Guitar World – 10 Female Guitarists You Should Know
A mere two years ago, a young singer-songwriter and self-taught classical guitarist released her debut EP, Little Green Bud. A fitting title, too, as it set the tone for a fully blossoming career that’s about to go off the scales with the release of Chloe Charles’ first full-length CD, Break The Balance.
Since Little Green Bud, music critics and fans alike have been scurrying to put into words what it is that Chloe does. She’s that spellbindingly different.
Best of luck with that. The press have likened Chloe to everyone from Björk to Billie Holiday, Amy Winehouse to Adele, Alicia Keys to Joni Mitchell. While this reflects her unfathomable range, it goes a long way towards describing why this singing sorceress’ musical magic defies any and all straitjackets of classification.
Fans and music journalist around the world have warmly embraced Chloe’s magic. Since the release of Little Green Bud Chloe has performed 300 shows in 8 countries, graced the cover of International Musician magazine, won Harbourfront’s Soundclash Award, became member of Guild Guitar family and played SXSW, NXNE, CMW and Folk Alliance.
With the heart of a true explorer and a fierce passion for the unexpected, Chloe folds layers of love, loss and resilience to self-discovery and wonder of the world and its gifts into her compositional approach. Her only wish is for you to join her as she traverses all points on what seems an ever-evolving compass.

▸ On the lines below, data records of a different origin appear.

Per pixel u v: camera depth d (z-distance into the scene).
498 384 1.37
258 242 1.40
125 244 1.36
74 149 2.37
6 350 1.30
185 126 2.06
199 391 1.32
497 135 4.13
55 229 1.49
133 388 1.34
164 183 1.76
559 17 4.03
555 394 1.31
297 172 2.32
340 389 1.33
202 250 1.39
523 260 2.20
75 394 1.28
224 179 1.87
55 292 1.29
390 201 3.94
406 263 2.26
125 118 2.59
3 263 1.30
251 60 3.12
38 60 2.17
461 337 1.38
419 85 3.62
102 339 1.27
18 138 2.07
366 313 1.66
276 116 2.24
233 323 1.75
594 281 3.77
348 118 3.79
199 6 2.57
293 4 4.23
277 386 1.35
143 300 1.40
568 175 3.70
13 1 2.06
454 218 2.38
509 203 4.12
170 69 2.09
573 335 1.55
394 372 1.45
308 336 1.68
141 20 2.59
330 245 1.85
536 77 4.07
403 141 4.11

Weaned on an early childhood in the lush, dense woods of Ontario, the beauty and its uninterrupted silence forged her relationship with sound and the art of listening.
Her discovery of classical guitar just a few short years ago fuelled a love for all things stringed and resonant, plotting a roadmap for a territory inhabited by cello, violin and bass – each song a mini-symphonic stopping point. Here, her penchant for orchestral soul pop and jazz – and a blend of many influences in-between – could happily co-exist within a timeless and ethereal soundscape.
So, who would dare produce the debut CD of this transcendent force field? No less than Duane Lundy (Ben Sollee, Vandaveer) shared the reins with Charles on the development of Break The Balance while Peter Moore (Cowboy Junkies, Willie P. Bennett) handled some of the mastering.
Both were able to lend delicate, panoramic touches through their organic, stripped down contributions. Moore’s painstaking detail in adapting analog warmth to the digital age merged with Lundy’s unorthodox techniques, harnessing low-fidelity distortion, vintage compressors and effects pedals and mic filters fashioned from everyday found objects.
The lead and hallmark track, “Business”, dedicated to everyone going through an identity crisis, sets an edgy pace for this inaugural, full-length release. Voice becomes instrument against an upbeat collision of strings, percussion and powerful chorus – the uniqueness of which serves the narrative perfectly – love is ours, just as we are.
On “My Child”– a soft, delicate number relying on the harp effect from her classical guitar, Chloe takes the lovely melody and wraps words around it like a motherly blanket.
From the title track’s poignant testament to love, to “Soldier”, which turns the meaning of bravery on its head, Chloe asks us to look at life from a fresh perspective. “Captivate” is beyond mosaic, effortlessly weaving 2-3 songs into one, while “Tarot” takes a key melody, aided by gentle percussion, cello and the sounds of a bell and attacks it in reverse. A tale of a journey predicated by two old ladies, “Nottingham Premonitions”, compressed a lifetime’s worth of emotions across its 3:57 length, its only constant being a simpatico blend of strings, classical guitar and gentle percussion – her effervescent vocal front and centre. And this is only a taste of Break The Balance’s 12-song menu.
Indeed, if the response to her appetizer of an EP is any indication, Break The Balance is bound to tip things even further in her favour.
“Somewhere Billie Holiday rests secure her work was not in vain.”